In short, modern capitalism constitutes subjects as free autonomous, rational, utility maximising agents in at least two ways: as consumers freely choosing on the market, and as workers personally Both contribute to the individualisation of selves living more and more isolated from each other. As Margaret Thatcher famously proclaimed, “there is no such thing as society,” only free individuals responsible for their own success and failures. 

And indeed, who wouldn’t like to think of themselves as “free,” as able to do what they wanted free of interference from government, bureaucracy, trade unions, God, or the force of tradition? The market leaves us free to choose between all sorts of products and services to consume, job opportunities to apply for, or even better, free to set up our own business, to become the next Mark Zuckerberg or Richard Branson. This freedom to become what we want constitutes one of the greatest appeals of capitalism. The strength of market capitalism is not only its supposed economic superiority or “efficiency,” but also as Hayek, Friedman or Nozick have argued (albeit in different ways) its close association with individual freedom, at least a certain kind of freedom. But efficiency, growth and freedom, the hallmarks of capitalism, are all contested ideas. 

Martin Parker is Professor of Culture and Organisation, School of Management, University of Leicester. 

Our Comment 

Quantification and control can stultify creativity, and curtail the exercise of judgement and attention to individual need – all of which diminishes both the quality of professional labour and the humanity of the professional. 

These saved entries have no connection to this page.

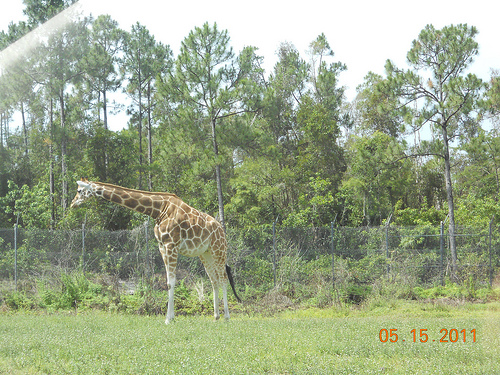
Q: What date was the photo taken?
A: May 15, 2011.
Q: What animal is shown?
A: Giraffe.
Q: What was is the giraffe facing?
A: Left.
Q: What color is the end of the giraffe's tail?
A: Black.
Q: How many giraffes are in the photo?
A: 1.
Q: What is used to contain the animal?
A: A fence.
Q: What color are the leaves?
A: Green.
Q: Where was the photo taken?
A: Safari park.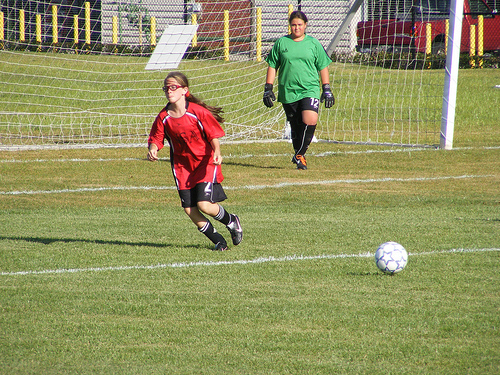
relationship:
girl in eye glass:
[144, 13, 332, 246] [162, 83, 182, 93]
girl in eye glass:
[159, 81, 186, 93] [162, 83, 182, 93]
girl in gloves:
[159, 81, 186, 93] [262, 82, 334, 106]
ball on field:
[372, 238, 408, 276] [3, 48, 496, 371]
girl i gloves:
[159, 81, 186, 93] [262, 82, 334, 106]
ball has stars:
[372, 238, 408, 276] [374, 248, 397, 269]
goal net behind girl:
[3, 1, 463, 159] [147, 71, 242, 251]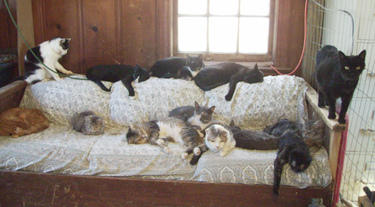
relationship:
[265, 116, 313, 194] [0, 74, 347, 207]
cat lying on couch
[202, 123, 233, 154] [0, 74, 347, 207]
cat lying on couch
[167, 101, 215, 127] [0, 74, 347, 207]
cat lying on couch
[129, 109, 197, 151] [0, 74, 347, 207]
cat lying on couch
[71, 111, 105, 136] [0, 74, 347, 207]
cat lying on couch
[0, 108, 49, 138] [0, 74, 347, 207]
brown cat lying on couch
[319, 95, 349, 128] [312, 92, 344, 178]
cat on arm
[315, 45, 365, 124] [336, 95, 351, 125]
cat on arm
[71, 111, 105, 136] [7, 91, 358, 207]
cat on bed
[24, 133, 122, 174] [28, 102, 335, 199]
mattress on bed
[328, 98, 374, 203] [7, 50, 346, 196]
cage next to couch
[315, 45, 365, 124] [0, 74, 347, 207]
cat on couch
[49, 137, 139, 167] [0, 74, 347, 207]
material covering couch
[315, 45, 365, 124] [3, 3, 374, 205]
cat infestation in room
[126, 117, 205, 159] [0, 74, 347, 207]
cat laying on couch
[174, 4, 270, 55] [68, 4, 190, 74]
window on wall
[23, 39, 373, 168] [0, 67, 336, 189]
cats on couch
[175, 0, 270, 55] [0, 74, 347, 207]
window behind couch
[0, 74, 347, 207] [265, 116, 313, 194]
couch of cat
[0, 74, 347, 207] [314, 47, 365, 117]
couch of cat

In The Great Transformation, Karl Polanyi describes how the market economy has reduced man to labour, and nature to land, and exposes the deplorable consequences of that. 

Here Martin Parker analyzes the further dehumanization of man, and the relentless exploitation of resources wrought by capitalist dynamics. 

There is globally a mounting recognition that the present system is inadequate, and an earnest quest for one that will meet the needs of the twenty-first century.